EXTRACT TO READ:

□ □ □ □ □

This is a short and enjoyable read that I would absolutely recommend. It comes out on my birthday which feels fitting considering how much I loved it.

4.5 ⭐️
I love how the book was short and had a twist to the usual fairytale stories we are used to. This book is literally sleeping beauty but the one who is sleeping is the villain! I was like woah what??? There was shapeshifters as well as the story was written so well and this was my first book by T. Kingfisher! I will definitely be reading more books by T. Kingfisher 🩵. This book was such a page turner for me!

Nettle and Bone was one of my favorites book of last year, and so I jumped on the chance to read Thornhedge, a novella that similarly takes on common fairy tale tropes from an unusual perspective. In this case, our narrator is Toadling, a princess swapped for a fairie changeling, raised by nurturing monsters, and responsible for keeping a mysterious tower from being breached by passing knights and second sons. Toadling would normally be a peripheral character at best and the villain at worst—she earns her name from her froggy looks and possesses just enough magic to threaten—but in Kingfisher's telling she is the hero, albeit an awkward and unsure one. There's a knight come to save the day, of course, but he's remarkably gentle and considerate and all-around a good listener (not a set of traits I generally associate with fairytale saviors). In other words, nothing here feels particularly unfamiliar, but the emphasis is in unexpected places, to excellent effect. In addition to its narrative DNA, Thornhedge shares a number of other qualities with classic fairy tales: brevity, clarity of purpose, a (somewhat too) rapid pace. If what you're looking for is a beach read that sways spiky instead of saccharine, Thornhedge is a perfect choice.

□ □ □ □ □

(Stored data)
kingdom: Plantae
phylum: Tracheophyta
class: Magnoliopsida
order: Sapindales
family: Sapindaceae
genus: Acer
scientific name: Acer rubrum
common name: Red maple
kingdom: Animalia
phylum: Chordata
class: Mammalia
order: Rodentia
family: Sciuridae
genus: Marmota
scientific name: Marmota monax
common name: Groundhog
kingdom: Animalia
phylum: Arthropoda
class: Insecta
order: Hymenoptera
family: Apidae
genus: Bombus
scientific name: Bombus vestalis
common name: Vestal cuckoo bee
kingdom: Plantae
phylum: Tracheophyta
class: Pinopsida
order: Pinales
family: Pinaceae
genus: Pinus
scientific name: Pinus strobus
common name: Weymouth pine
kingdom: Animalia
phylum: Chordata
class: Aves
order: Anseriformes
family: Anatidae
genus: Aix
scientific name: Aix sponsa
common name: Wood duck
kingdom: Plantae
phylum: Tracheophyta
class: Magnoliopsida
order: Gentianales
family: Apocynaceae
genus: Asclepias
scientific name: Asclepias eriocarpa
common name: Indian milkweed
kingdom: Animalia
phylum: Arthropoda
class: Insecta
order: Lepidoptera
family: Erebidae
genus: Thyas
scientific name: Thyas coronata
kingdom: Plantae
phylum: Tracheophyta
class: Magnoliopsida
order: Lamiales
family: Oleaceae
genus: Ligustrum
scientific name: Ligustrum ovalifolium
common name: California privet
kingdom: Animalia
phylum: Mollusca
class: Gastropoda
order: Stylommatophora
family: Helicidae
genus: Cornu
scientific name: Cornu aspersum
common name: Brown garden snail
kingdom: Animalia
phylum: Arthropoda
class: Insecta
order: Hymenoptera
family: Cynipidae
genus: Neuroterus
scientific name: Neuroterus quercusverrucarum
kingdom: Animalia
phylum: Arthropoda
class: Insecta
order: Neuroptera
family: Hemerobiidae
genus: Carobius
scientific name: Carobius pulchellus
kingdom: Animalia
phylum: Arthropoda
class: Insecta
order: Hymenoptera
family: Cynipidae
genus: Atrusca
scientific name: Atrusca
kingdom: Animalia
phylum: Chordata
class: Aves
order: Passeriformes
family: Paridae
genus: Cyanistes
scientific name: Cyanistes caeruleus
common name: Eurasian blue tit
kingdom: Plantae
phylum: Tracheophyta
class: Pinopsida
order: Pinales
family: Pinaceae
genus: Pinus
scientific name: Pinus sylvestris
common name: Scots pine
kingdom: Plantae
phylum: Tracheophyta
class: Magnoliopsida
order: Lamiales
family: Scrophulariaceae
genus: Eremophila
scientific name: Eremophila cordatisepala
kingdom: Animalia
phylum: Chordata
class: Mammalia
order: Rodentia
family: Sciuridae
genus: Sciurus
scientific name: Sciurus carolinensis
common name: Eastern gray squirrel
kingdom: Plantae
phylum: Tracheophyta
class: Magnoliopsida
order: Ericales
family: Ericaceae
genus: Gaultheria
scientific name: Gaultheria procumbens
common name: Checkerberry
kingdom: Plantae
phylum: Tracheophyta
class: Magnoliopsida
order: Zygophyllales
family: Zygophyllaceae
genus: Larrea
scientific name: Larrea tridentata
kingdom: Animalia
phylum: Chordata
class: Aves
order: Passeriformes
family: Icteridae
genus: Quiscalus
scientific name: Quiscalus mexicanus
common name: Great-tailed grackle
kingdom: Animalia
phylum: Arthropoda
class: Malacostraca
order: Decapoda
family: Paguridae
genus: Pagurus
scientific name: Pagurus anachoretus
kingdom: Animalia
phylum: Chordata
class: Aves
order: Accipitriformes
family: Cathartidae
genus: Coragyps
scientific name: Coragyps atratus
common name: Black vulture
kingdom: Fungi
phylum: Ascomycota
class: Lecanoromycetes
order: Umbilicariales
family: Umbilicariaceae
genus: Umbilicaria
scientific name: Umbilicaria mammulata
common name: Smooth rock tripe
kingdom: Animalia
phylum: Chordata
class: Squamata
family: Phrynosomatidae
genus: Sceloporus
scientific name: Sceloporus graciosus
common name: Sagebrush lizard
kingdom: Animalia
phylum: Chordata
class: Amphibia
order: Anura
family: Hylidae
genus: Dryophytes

□ □ □ □ □

PROMPT 1:
Print the passage of the Thornhedge reviews that opens with the words containing "This is a short" and closes with "turner for me!".
PROMPT 2:
Proceed with the Thornhedge reviews, writing on from their final sentence.

TASK RESULT 1:
This is a short and enjoyable read that I would absolutely recommend. It comes out on my birthday which feels fitting considering how much I loved it.

4.5 ⭐️
I love how the book was short and had a twist to the usual fairytale stories we are used to. This book is literally sleeping beauty but the one who is sleeping is the villain! I was like woah what??? There was shapeshifters as well as the story was written so well and this was my first book by T. Kingfisher! I will definitely be reading more books by T. Kingfisher 🩵. This book was such a page turner for me!

TASK RESULT 2:
This turns Sleeping Beauty into an adult fairytale. I have to say I had no idea what I was getting myself into, even though I have read other books from T Kingfisher. I think this author knows how to spin classic tales into their own thing, without it feeling like a copy cat. I also love a book where I can't figure out if the villain really is a villain, or if the hero is potentially a villain. I love the game of figuring that out as I read the book.

The Sleeping Beauty fairytale has been fractured and this version, Thornhedge, is a delight!
It is a novella and hence a very quick read. I am still smiling as I think about the story and how it has been turned on its head. Thank you NetGalley and Tor books for sharing this advanced reader copy. .

I've enjoyed everything T. Kingfisher's written - horror and fantasy - and that includes whatever this little novella is - horror/fantasy hybrid send-up of "Sleeping Beauty". Those who enjoyed Kingfisher's "Nettle and Bone" will almost certainly like the vibe of "Thornhedge", which features a similar tone of "unlikely heroine" on a quest, only in this case, the fae are involved, and the fae? Well, some of them are bad news. While "Thornhedge" doesn't reinvent the wheel - it was easy to guess where it was going - it's sweet, kind, and a little sad. I very much enjoyed this novella and I think anyone who wants a twist on "Sleeping Beauty" will too.

A beautifully imaginative retelling of a well-known fairy tale. I would read a hundred more books and stories set in this world by this author. My kingdom for many more to come!